MENTION ‘CHIPPENDALE’ and folk sit up, yawns are stifled and eyes widen. He is, of course, the doyen of English furniture designers and cabinetmakers.
Working in London from the mid-18th Century, Thomas Chippendale stamped his style on English design, and his Gentleman and Cabinet-Maker’s Director of 1754 ensured his furniture was copied by manufacturers across Britain and beyond.

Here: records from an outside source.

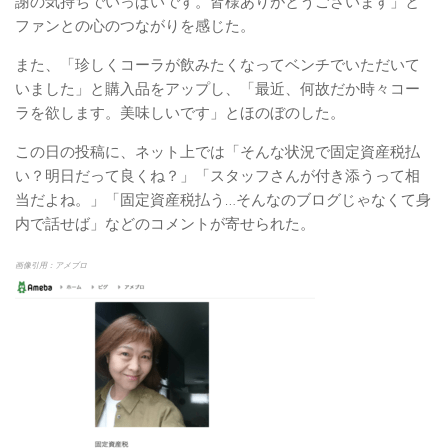
謝の気持ちでいっぱいです。皆様ありがとうございます」と
ファンとの心のつながりを感じた。
また、「珍しくコーラが飲みたくなってベンチでいただいて
いました」と購入品をアップし、「最近、何故だか時々コー
ラを欲します。美味しいです」とほのぼのした。
この日の投稿に、ネット上では「そんな状況で固定資産税払
い？明日だって良くね？」「スタッフさんが付き添うって相
当だよね。」「固定資産税払う…そんなのブログじゃなくて身
内で話せば」などのコメントが寄せられた。
画像引用：アメブロ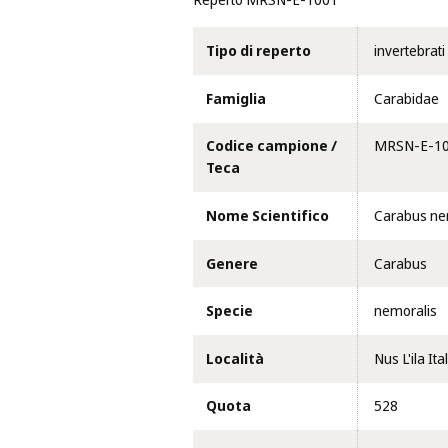
Reperto MRSN-E-1001
Tipo di reperto
invertebrati
Famiglia
Carabidae
Codice campione /
MRSN-E-1
Teca
Nome Scientifico
Carabus nem
Genere
Carabus
Specie
nemoralis
Località
Nus L'ila Ita
Quota
528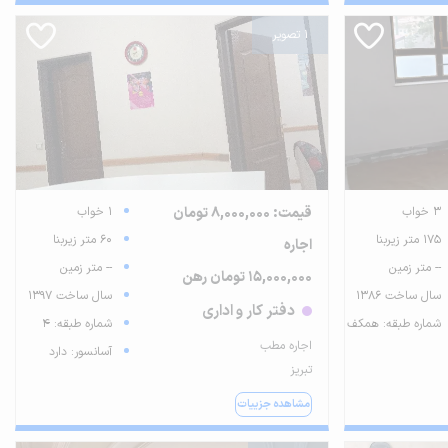
1 تصویر
3 خواب
قیمت: 8,000,000 تومان
1 خواب
175 متر زیربنا
60 متر زیربنا
اجاره
-- متر زمین
-- متر زمین
15,000,000 تومان رهن
سال ساخت 1386
سال ساخت 1397
دفتر کار و اداری
شماره طبقه: همکف
شماره طبقه: 4
اجاره مطب
آسانسور: دارد
تبریز
مشاهده جزییات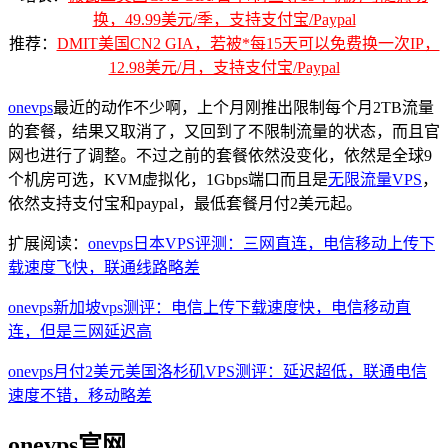
换，49.99美元/季，支持支付宝/Paypal
推荐：
DMIT美国CN2 GIA，若被*每15天可以免费换一次IP，
12.98美元/月，支持支付宝/Paypal
onevps
最近的动作不少啊，上个月刚推出限制每个月2TB流量
的套餐，结果又取消了，又回到了不限制流量的状态，而且官
网也进行了调整。不过之前的套餐依然没变化，依然是全球9
个机房可选，KVM虚拟化，1Gbps端口而且是
无限流量VPS
，
依然支持支付宝和paypal，最低套餐月付2美元起。
扩展阅读：
onevps日本VPS评测：三网直连，电信移动上传下
载速度飞快，联通线路略差
onevps新加坡vps测评：电信上传下载速度快，电信移动直
连，但是三网延迟高
onevps月付2美元美国洛杉矶VPS测评：延迟超低，联通电信
速度不错，移动略差
onevps官网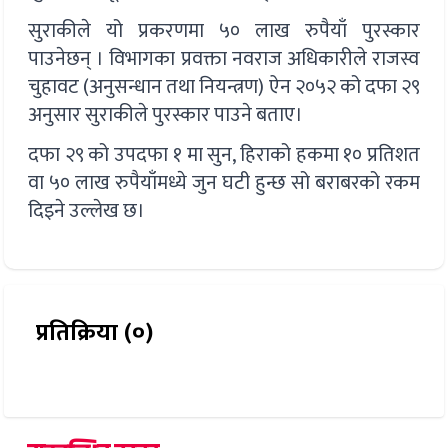
सुराकीले यो प्रकरणमा ५० लाख रुपैयाँ पुरस्कार
पाउनेछन् । विभागका प्रवक्ता नवराज अधिकारीले राजस्व
चुहावट (अनुसन्धान तथा नियन्त्रण) ऐन २०५२ को दफा २९
अनुसार सुराकीले पुरस्कार पाउने बताए।
दफा २९ को उपदफा १ मा सुन, हिराको हकमा १० प्रतिशत
वा ५० लाख रुपैयाँमध्ये जुन घटी हुन्छ सो बराबरको रकम
दिइने उल्लेख छ।
प्रतिक्रिया (०)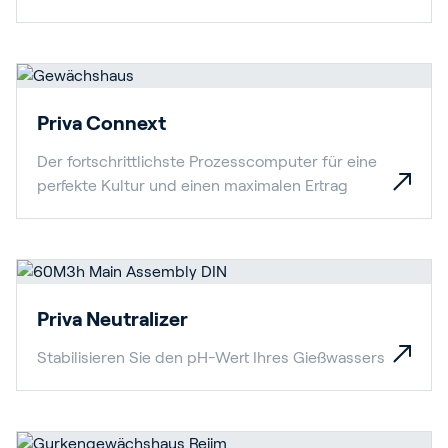
Priva Connext
Der fortschrittlichste Prozesscomputer für eine
perfekte Kultur und einen maximalen Ertrag
Priva Neutralizer
Stabilisieren Sie den pH-Wert Ihres Gießwassers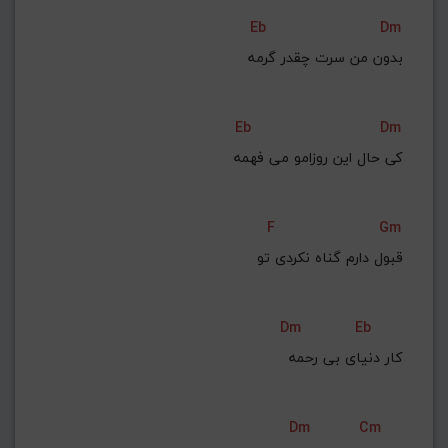
Eb
Dm
بدون من سرت چقدر گرمه
Eb
Dm
 کی حال این روزامو می فهمه
F
Gm
قبول دارم گناه نکردی تو
Dm
Eb
کار دنیای بی رحمه
Dm
Cm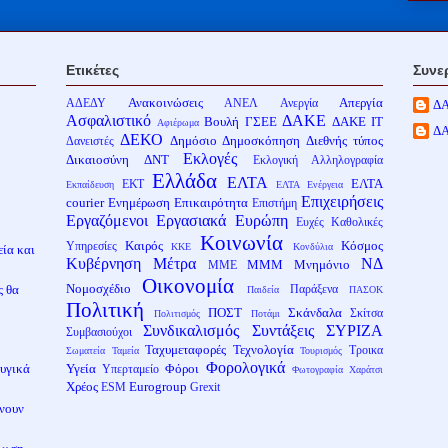
Ετικέτες
Συνε
Ανακοινώσεις
Απεργία
ΑΔΕΔΥ
ΑΝΕΛ
Ανεργία
Δ
Ασφαλιστικό
ΔΑΚΕ
Βουλή
ΓΣΕΕ
ΔΑΚΕ ΙΤ
Αφιέρωμα
Δ
ΔΕΚΟ
Δημόσιο
Δημοσκόπηση
Διεθνής τύπος
Δανειστές
Εκλογές
Δικαιοσύνη
ΔΝΤ
Εκλογική Αλληλογραφία
Ελλάδα
ΕΛΤΑ
ΕΛΤΑ
ΕΚΤ
Εκπαίδευση
ΕΛΤΑ Ενέργεια
Επιχειρήσεις
courier
Ενημέρωση
Επικαιρότητα
Επιστήμη
Εργαζόμενοι
Εργασιακά
Ευρώπη
Ευχές
Καθολικές
Κοινωνία
Καιρός
Κόσμος
Υπηρεσίες
ΚΚΕ
Κονδύλια
ία και
Κυβέρνηση
Μέτρα
ΝΔ
ΜΜΜ
Μνημόνιο
ΜΜΕ
Οικονομία
Νομοσχέδιο
ς θα
Παράξενα
Παιδεία
ΠΑΣΟΚ
Πολιτική
ΠΟΣΤ
Σκάνδαλα
Σκίτσα
Πολιτισμός
Ποτάμι
Συνδικαλισμός
Συντάξεις
ΣΥΡΙΖΑ
Συμβασιούχοι
Ταχυμεταφορές
Τεχνολογία
Τροικα
Σωματεία
Ταμεία
Τουρισμός
Φορολογικά
Υγεία
Φόροι
φυγικά
Υπερταμείο
Φωτογραφία
Χαράτσι
Χρέος
Eurogroup
ESM
Grexit
ίνουν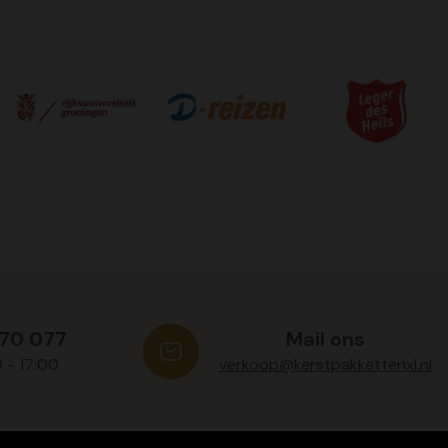
570 077
Mail ons
0 - 17:00
verkoop@kerstpakkettenxl.nl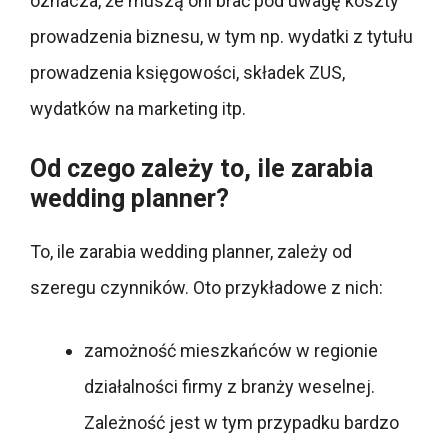
oznacza, że muszą oni brać pod uwagę koszty
prowadzenia biznesu, w tym np. wydatki z tytułu
prowadzenia księgowości, składek ZUS,
wydatków na marketing itp.
Od czego zależy to, ile zarabia
wedding planner?
To, ile zarabia wedding planner, zależy od
szeregu czynników. Oto przykładowe z nich:
zamożność mieszkańców w regionie
działalności firmy z branży weselnej.
Zależność jest w tym przypadku bardzo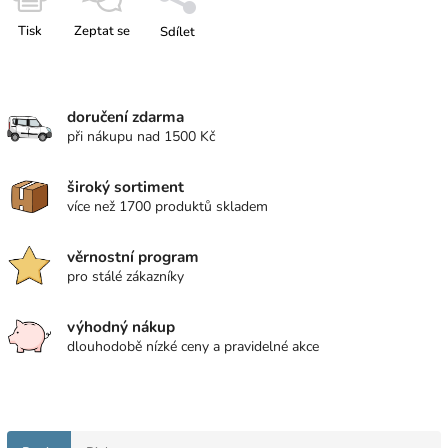
Tisk
Zeptat se
Sdílet
doručení zdarma
při nákupu nad 1500 Kč
široký sortiment
více než 1700 produktů skladem
věrnostní program
pro stálé zákazníky
výhodný nákup
dlouhodobě nízké ceny a pravidelné akce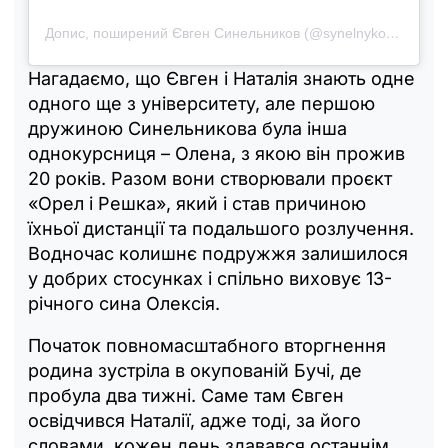
Допис, поширений Євген Синельников (@synelnykov_yevgen)
Нагадаємо, що Євген і Наталія знають одне
одного ще з університету, але першою
дружиною Синельникова була інша
однокурсниця – Олена, з якою він прожив
20 років. Разом вони створювали проєкт
«Орел і Решка», який і став причиною
їхньої дистанції та подальшого розлучення.
Водночас колишнє подружжя залишилося
у добрих стосунках і спільно виховує 13-
річного сина Олексія.
Початок повномасштабного вторгнення
родина зустріла в окупованій Бучі, де
пробула два тижні. Саме там Євген
освідчився Наталії, адже тоді, за його
словами, кожен день здавався останнім.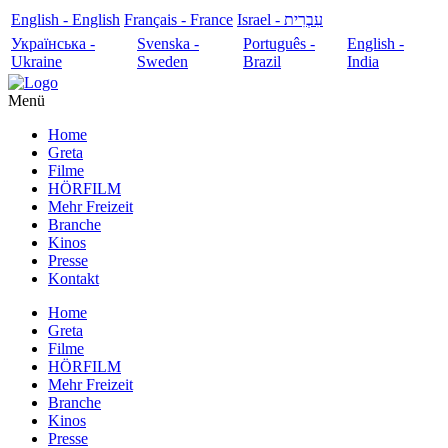
English - English
Français - France
עִבְרִית - Israel
Українська -
Svenska -
Português -
English -
Ukraine
Sweden
Brazil
India
Menü
Home
Greta
Filme
HÖRFILM
Mehr Freizeit
Branche
Kinos
Presse
Kontakt
Home
Greta
Filme
HÖRFILM
Mehr Freizeit
Branche
Kinos
Presse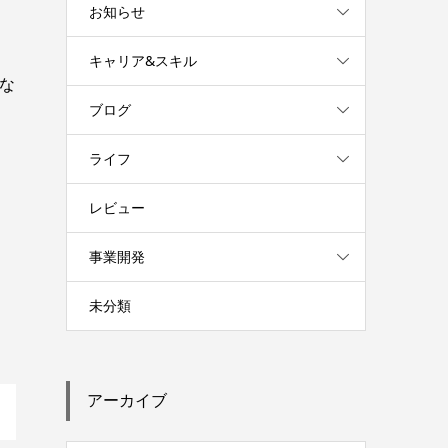
お知らせ
キャリア&スキル
な
ブログ
ライフ
レビュー
事業開発
未分類
アーカイブ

A year later Chippendale set up his permanent workshop in St Martin’s Lane, from where he was able to service the aristocratic and wealthy residents of the expanding west end.
Thanks to his influential Director, and the fact that little extant furniture is directly attributable to the master himself, high-end objects are often ‘attributed’ to Chippendale.
So to The Pedestal auction company’s sale of furniture at Moor Park Mansion, Hertfordshire on March 14.
One of the highlights was a George III mahogany kneehole dressing table, attributed to Thomas Chippendale.
This elegant little piece had a rectangular moulded top above a flame-figured frieze drawer enclosing seven divisions.
The recessed kneehole had a panelled door enclosing a shaped shelf, flanked by three short drawers to each side, each with dangly handles. All the above sat snugly on ogee bracket feet and came in at 38 inches wide, 22in deep and 32in high.
The dressing table was provenanced to the late Hon Mrs Bruce (1921-2012), wife of the late Hon Bernard Bruce, the only son of the 9th Earl of Elgin, 13th Earl of Kincardine. The Bruces lived in Culross Abbey House, some seven miles west of Dunfermline, now considered to be one of the earliest classical buildings in Scotland.
The dressing table can be closely compared with a George III mahogany ‘buroe’ table by Thomas Chippendale supplied c1760 to Ninian Home for Paxton House, Berwickshire, at a cost of £6.12s. This appeared at Christie’s in London in May 2003, where it sold for a thumping £77,675, including premium.
A comparable George III mahogany kneehole desk, again attributed to Chippendale, was sold by Christie’s in January, 2009 for £16,250.
Even with half of the preceding 28 lots failing to find a buyer and being passed, the £1000-£1500 estimate on the Chippendale piece seemed deeply conservative. It duly sold for a more respectable £4000.